- _Problem statement_
Filter the entries below, keeping only lines with "Obter".

- _Data_
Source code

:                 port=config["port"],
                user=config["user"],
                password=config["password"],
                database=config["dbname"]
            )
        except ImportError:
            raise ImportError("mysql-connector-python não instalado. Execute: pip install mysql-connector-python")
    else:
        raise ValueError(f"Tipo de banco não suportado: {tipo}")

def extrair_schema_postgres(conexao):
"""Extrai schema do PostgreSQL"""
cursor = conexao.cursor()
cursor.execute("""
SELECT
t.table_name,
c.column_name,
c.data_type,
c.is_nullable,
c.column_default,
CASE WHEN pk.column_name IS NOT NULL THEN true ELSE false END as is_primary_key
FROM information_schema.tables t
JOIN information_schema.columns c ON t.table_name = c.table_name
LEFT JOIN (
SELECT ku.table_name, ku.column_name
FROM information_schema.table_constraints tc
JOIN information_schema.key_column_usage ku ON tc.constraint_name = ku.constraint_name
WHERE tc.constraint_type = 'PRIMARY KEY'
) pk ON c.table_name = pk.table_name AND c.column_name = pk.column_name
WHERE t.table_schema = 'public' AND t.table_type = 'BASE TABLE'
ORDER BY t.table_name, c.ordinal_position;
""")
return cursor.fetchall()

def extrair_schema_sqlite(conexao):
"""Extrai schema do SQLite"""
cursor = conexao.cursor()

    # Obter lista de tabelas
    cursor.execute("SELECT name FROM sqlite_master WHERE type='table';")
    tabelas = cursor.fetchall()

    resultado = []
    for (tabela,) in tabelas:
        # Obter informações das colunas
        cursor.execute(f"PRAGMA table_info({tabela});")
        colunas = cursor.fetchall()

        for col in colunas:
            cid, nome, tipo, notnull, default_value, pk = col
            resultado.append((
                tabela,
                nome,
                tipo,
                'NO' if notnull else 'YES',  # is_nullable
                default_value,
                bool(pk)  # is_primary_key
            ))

- _Exercise solution_
    # Obter lista de tabelas
        # Obter informações das colunas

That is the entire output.